Blowfish encryption is made as follows:
1 - XOR the round key with half of the plaintext.
2 - Split the 32-bits word in 4 bytes and insert each one in the S-Boxes.
3 - Sum the result of byte #1 with #2 and XOR in the result of byte #3
4 - Sum the above result with result of byte #4.
5 - XOR the result of the above operations in the other half of plaintext.
6 - Repeat the steps above 15 times more.
7 - XOR the two halves of the ciphertext with 2 whitening keys.
I have been thinking if something similar could be done with larger halves of ciphertext other than 32-bits.

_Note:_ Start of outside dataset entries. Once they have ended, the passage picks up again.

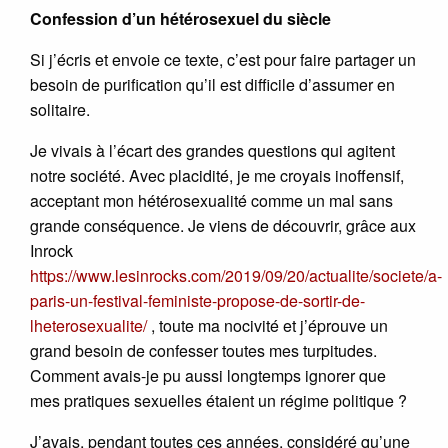
Confession d’un hétérosexuel du siècle
Si j’écris et envoie ce texte, c’est pour faire partager un
besoin de purification qu’il est difficile d’assumer en
solitaire.
Je vivais à l’écart des grandes questions qui agitent
notre société. Avec placidité, je me croyais inoffensif,
acceptant mon hétérosexualité comme un mal sans
grande conséquence. Je viens de découvrir, grâce aux
Inrock
https://www.lesinrocks.com/2019/09/20/actualite/societe/a-
paris-un-festival-feministe-propose-de-sortir-de-
lheterosexualite/
, toute ma nocivité et j’éprouve un
grand besoin de confesser toutes mes turpitudes.
Comment avais-je pu aussi longtemps ignorer que
mes pratiques sexuelles étaient un régime politique ?
J’avais, pendant toutes ces années, considéré qu’une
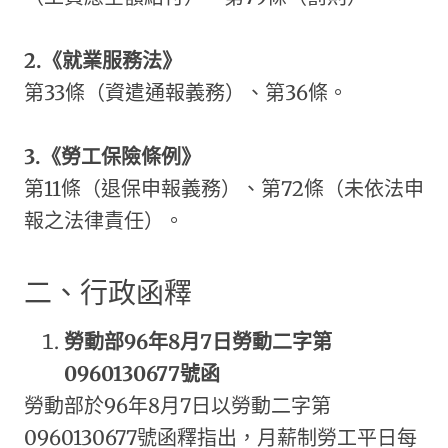
2.
《就業服務法》
第33條（資遣通報義務）、第36條。
3.
《勞工保險條例》
第11條（退保申報義務）、第72條（未依法申
報之法律責任）。
二、行政函釋
勞動部96年8月7日勞動二字第
0960130677號函
勞動部於96年8月7日以勞動二字第
0960130677號函釋指出，月薪制勞工平日每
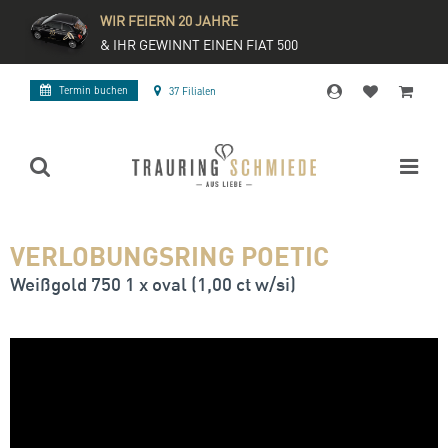
WIR FEIERN 20 JAHRE
& IHR GEWINNT EINEN FIAT 500
Termin buchen
37 Filialen
VERLOBUNGSRING POETIC
Weißgold 750 1 x oval (1,00 ct w/si)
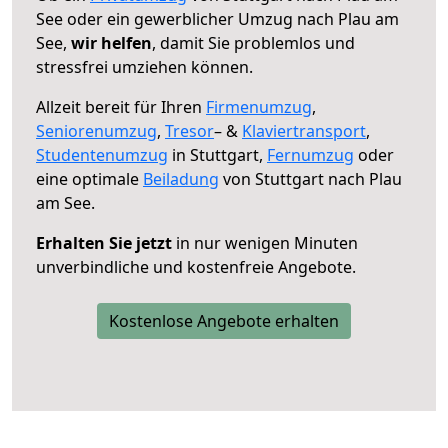
See oder ein gewerblicher Umzug nach Plau am
See,
wir helfen
, damit Sie problemlos und
stressfrei umziehen können.
Allzeit bereit für Ihren
Firmenumzug
,
Seniorenumzug
,
Tresor
– &
Klaviertransport
,
Studentenumzug
in Stuttgart,
Fernumzug
oder
eine optimale
Beiladung
von Stuttgart nach Plau
am See.
Erhalten Sie jetzt
in nur wenigen Minuten
unverbindliche und kostenfreie Angebote.
Kostenlose Angebote erhalten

For a 256-bits block size (128-bits each half) It could be:
1 - XOR the 128-bits round key with half of the plaintext.
2 - Split the 128-bits resulting array in 16 bytes and insert each one the S-Boxes.
2 - Concatenate the first 128-bits chunk and sum with next 128-bits chunk #2.
3 - XOR the result above with the chunk #3
4 - Sum the above result with chunk #4.
5 - XOR the result of the above operations in the other half of plaintext.
6 - Repeat the steps above 15 times more.
7 - XOR the two halves of the ciphertext with 2 whitening keys of 128-bits size each one.
Resuming the scheme above: results of the insertions of bytes in the S-Boxes was concatenated and modular and XOR operations was increased.
Obviously the sum and XOR operations for a 256-bits block must be done in mod 2^128 instead of mod 2^32 as regular Blowfish.
My question is:
Can Blowfish be securely extended to larger key/block sizes if only increasing the level modular and XOR operations as I proposed in the scheme above?